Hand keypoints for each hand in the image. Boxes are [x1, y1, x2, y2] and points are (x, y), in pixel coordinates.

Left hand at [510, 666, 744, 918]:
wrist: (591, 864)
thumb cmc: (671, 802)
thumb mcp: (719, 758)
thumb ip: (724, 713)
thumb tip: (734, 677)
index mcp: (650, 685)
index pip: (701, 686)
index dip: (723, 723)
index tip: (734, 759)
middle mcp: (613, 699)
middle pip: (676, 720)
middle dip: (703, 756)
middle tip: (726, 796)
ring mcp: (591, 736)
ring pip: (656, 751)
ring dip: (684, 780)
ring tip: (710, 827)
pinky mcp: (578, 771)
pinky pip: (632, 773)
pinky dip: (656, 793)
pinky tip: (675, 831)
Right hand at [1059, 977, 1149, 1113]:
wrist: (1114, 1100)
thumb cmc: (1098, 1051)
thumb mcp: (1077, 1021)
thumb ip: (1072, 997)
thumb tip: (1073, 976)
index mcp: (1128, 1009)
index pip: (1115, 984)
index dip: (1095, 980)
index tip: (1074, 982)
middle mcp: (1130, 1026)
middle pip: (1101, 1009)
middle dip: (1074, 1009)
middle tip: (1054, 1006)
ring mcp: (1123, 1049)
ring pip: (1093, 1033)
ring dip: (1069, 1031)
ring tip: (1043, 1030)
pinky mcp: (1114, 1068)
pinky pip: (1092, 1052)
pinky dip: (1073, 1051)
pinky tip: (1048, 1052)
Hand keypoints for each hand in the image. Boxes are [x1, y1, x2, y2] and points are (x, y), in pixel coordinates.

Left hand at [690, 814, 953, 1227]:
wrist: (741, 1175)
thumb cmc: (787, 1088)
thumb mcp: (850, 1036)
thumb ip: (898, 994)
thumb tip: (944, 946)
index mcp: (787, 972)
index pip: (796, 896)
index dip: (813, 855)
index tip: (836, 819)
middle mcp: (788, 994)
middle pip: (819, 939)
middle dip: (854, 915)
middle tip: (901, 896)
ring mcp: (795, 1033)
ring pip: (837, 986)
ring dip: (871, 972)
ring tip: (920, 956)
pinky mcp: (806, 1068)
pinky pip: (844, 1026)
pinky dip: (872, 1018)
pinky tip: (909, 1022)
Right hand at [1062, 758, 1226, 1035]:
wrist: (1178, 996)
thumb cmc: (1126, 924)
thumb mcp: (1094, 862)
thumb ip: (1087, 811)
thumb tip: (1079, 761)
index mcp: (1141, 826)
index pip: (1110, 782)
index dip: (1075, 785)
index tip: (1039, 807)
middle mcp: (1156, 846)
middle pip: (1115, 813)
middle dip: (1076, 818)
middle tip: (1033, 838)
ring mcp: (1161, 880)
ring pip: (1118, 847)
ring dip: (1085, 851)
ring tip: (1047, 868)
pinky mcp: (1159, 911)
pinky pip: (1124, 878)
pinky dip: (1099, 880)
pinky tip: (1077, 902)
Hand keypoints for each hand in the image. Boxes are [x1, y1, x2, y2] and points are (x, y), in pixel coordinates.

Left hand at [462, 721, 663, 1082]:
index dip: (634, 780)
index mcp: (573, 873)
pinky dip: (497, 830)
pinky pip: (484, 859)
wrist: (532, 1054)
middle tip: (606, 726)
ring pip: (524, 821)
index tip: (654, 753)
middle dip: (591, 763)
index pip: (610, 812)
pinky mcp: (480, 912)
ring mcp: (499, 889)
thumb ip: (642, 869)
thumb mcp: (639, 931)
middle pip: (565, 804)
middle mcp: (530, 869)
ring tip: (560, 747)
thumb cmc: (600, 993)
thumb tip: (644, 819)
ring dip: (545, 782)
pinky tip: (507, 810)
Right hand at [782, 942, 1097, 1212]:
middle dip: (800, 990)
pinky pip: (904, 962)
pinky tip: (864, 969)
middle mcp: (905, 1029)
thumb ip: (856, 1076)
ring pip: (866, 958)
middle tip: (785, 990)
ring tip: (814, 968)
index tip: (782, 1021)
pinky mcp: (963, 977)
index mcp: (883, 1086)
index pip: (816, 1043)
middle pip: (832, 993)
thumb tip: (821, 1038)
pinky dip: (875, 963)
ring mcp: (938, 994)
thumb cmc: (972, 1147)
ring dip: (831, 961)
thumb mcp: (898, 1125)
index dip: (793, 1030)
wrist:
-- -- --
# DIRECTIONS
Your job is to print exactly the lines that run from the top of the entries through the line with "middle tip: (1054, 1006)", and no others.

# EXERCISE RESULT
Hand keypoints for each hand in the image. Boxes are [x1, y1, x2, y2] and points are (x, y), in pixel coordinates.

Left hand at [510, 666, 744, 918]:
wrist: (591, 864)
thumb cmc: (671, 802)
thumb mcp: (719, 758)
thumb ip: (724, 713)
thumb tip: (734, 677)
index mcp: (650, 685)
index pip: (701, 686)
index dip: (723, 723)
index tip: (734, 759)
middle mcp: (613, 699)
middle pip: (676, 720)
middle dip: (703, 756)
middle tip: (726, 796)
ring mcp: (591, 736)
ring pip: (656, 751)
ring dip: (684, 780)
ring tip: (710, 827)
pinky mcp: (578, 771)
pinky pip: (632, 773)
pinky dip: (656, 793)
pinky tip: (675, 831)
Right hand at [1059, 977, 1149, 1113]:
wrist: (1114, 1100)
thumb cmc: (1098, 1051)
thumb mcp: (1077, 1021)
thumb ip: (1072, 997)
thumb tip: (1073, 976)
index mcp: (1128, 1009)
index pip: (1115, 984)
index dip: (1095, 980)
index tip: (1074, 982)
middle mcp: (1130, 1026)
middle pip: (1101, 1009)
middle dip: (1074, 1009)
middle tip: (1054, 1006)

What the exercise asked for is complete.